Stored items
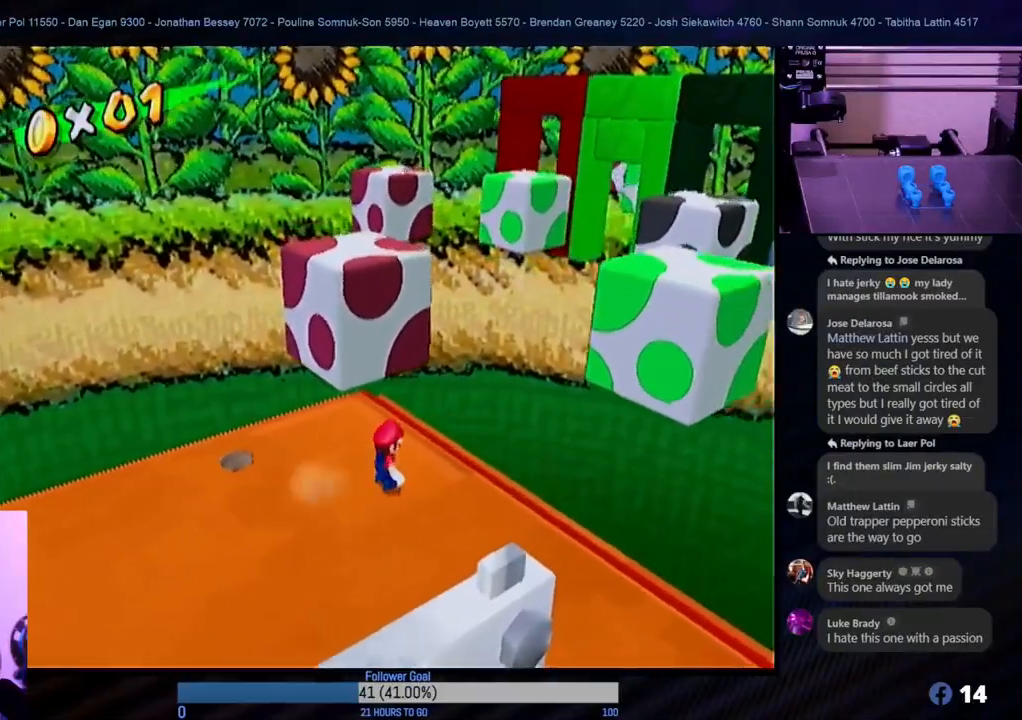
{"buttons": [], "left_stick": "center", "right_stick": "center", "events": []}
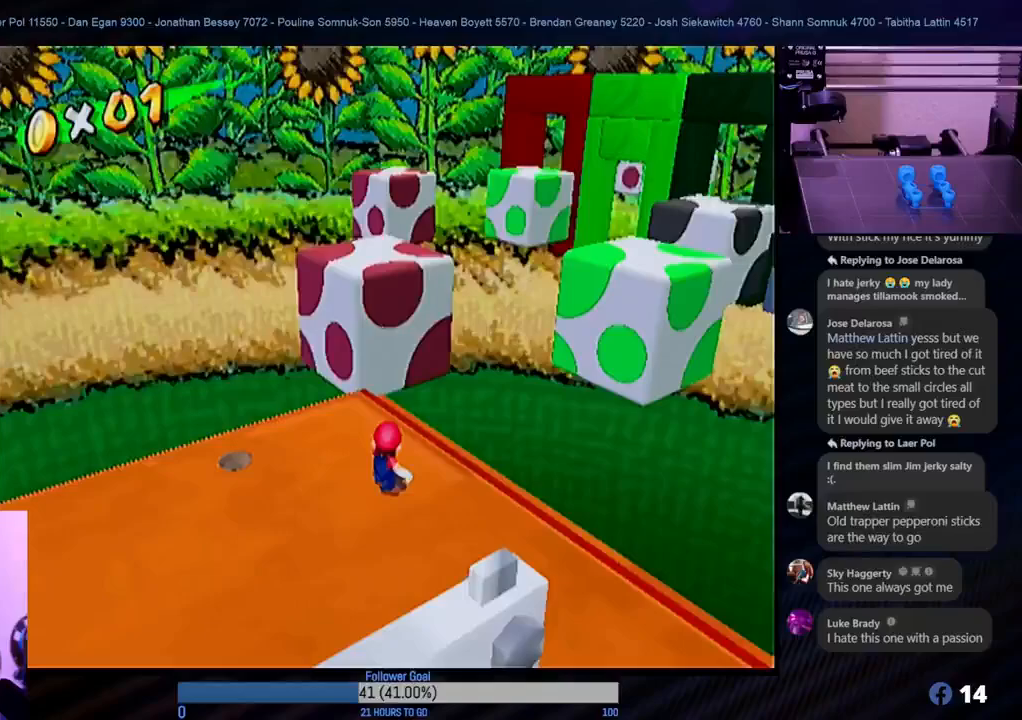
{"buttons": [], "left_stick": "center", "right_stick": "center", "events": []}
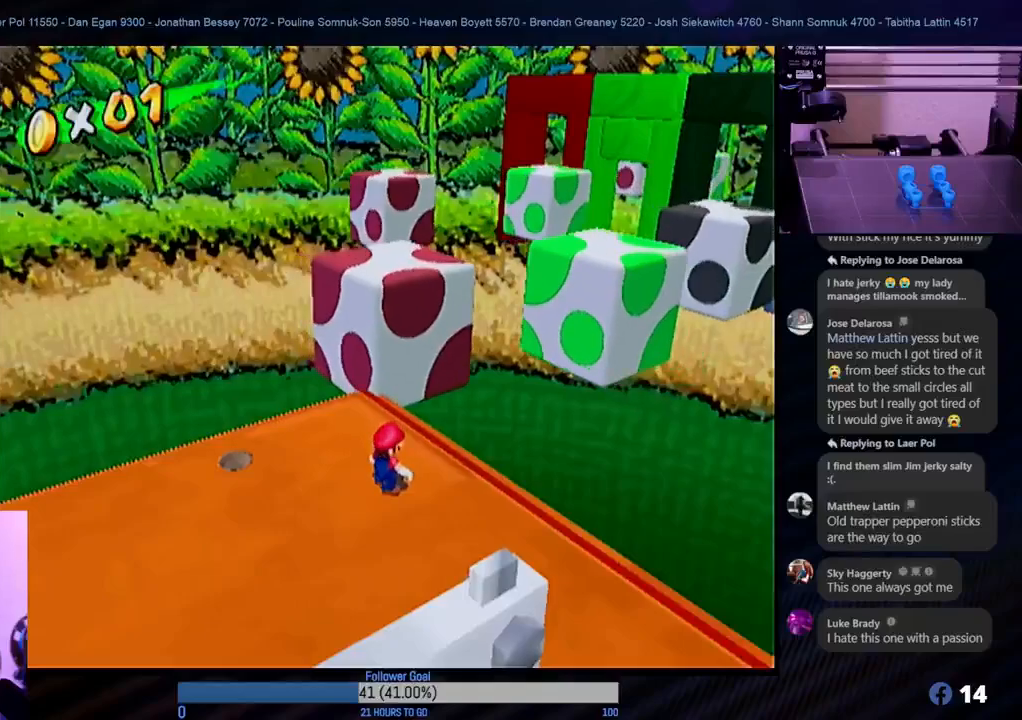
{"buttons": [], "left_stick": "center", "right_stick": "center", "events": []}
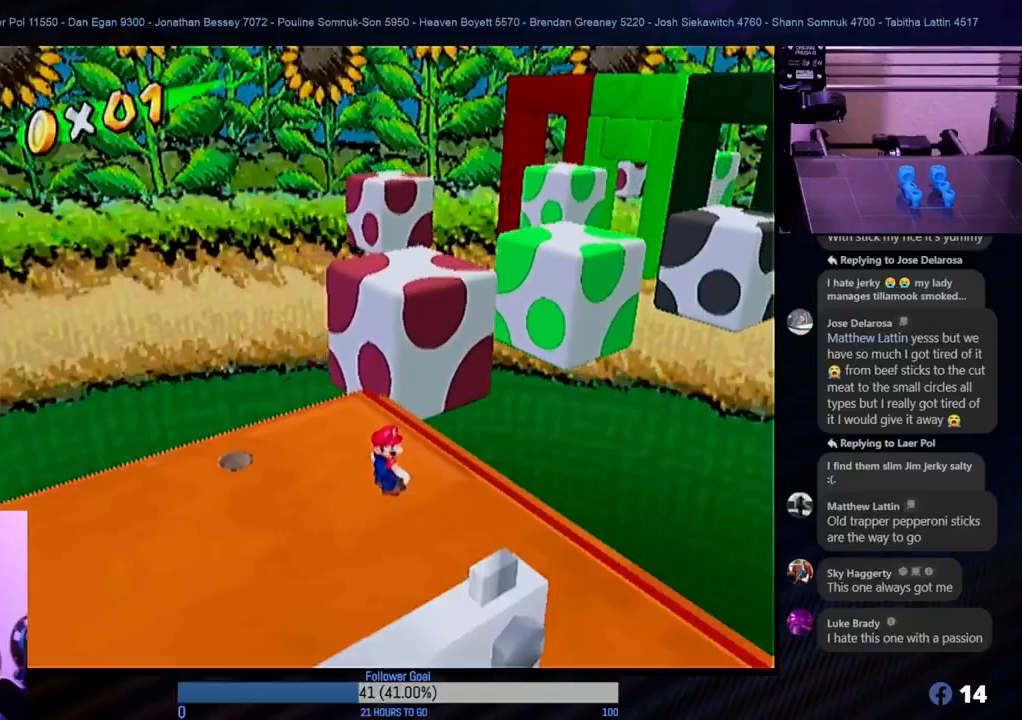
{"buttons": [], "left_stick": "center", "right_stick": "center", "events": []}
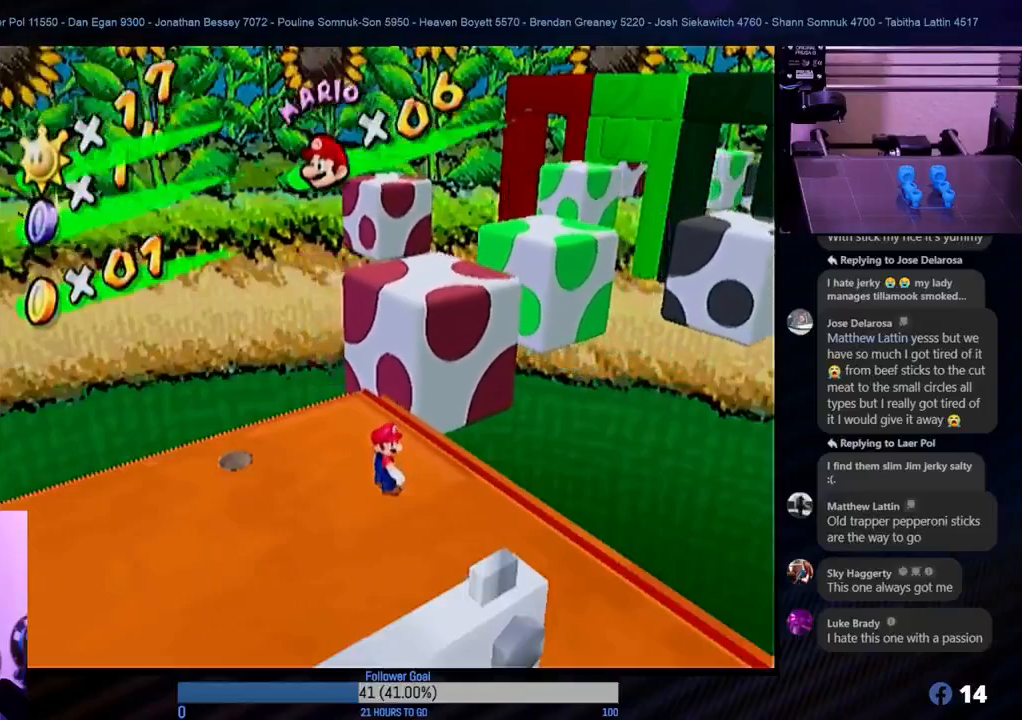
{"buttons": [], "left_stick": "up", "right_stick": "center", "events": [[450, "left_stick", "up"]]}
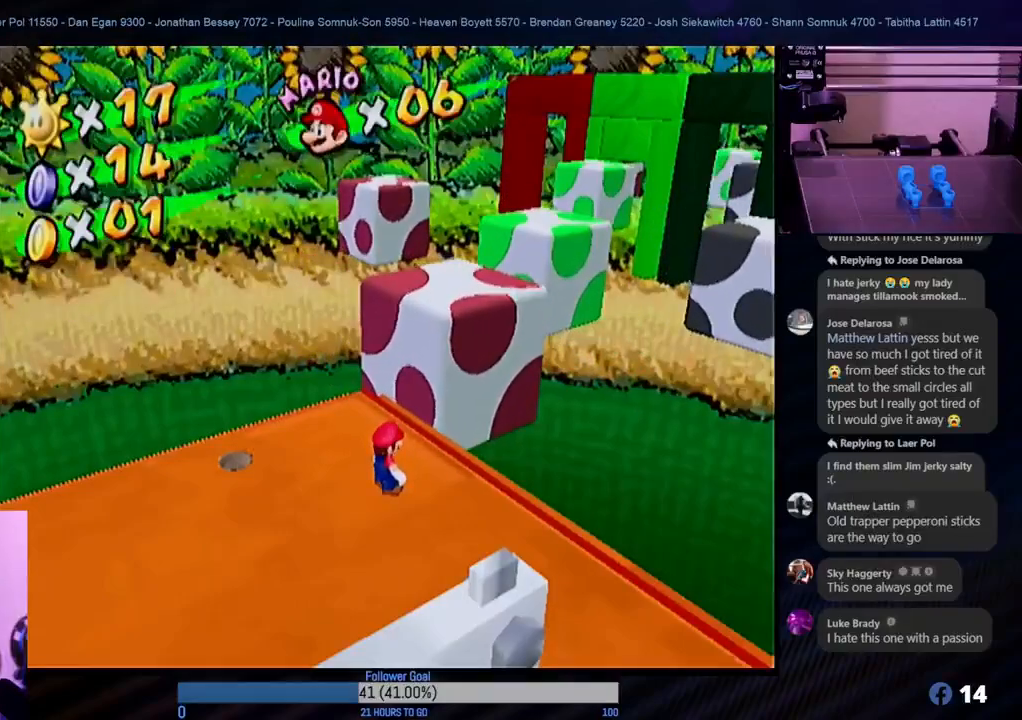
{"buttons": ["A"], "left_stick": "up-right", "right_stick": "center", "events": [[367, "A", "down"], [483, "left_stick", "up-right"]]}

#### [What needs to be done]
Print every record exactly, without the pictures.

#### [Answer section]
{"buttons": [], "left_stick": "center", "right_stick": "center", "events": []}
{"buttons": [], "left_stick": "center", "right_stick": "center", "events": []}
{"buttons": [], "left_stick": "center", "right_stick": "center", "events": []}
{"buttons": [], "left_stick": "center", "right_stick": "center", "events": []}
{"buttons": [], "left_stick": "up", "right_stick": "center", "events": [[450, "left_stick", "up"]]}
{"buttons": ["A"], "left_stick": "up-right", "right_stick": "center", "events": [[367, "A", "down"], [483, "left_stick", "up-right"]]}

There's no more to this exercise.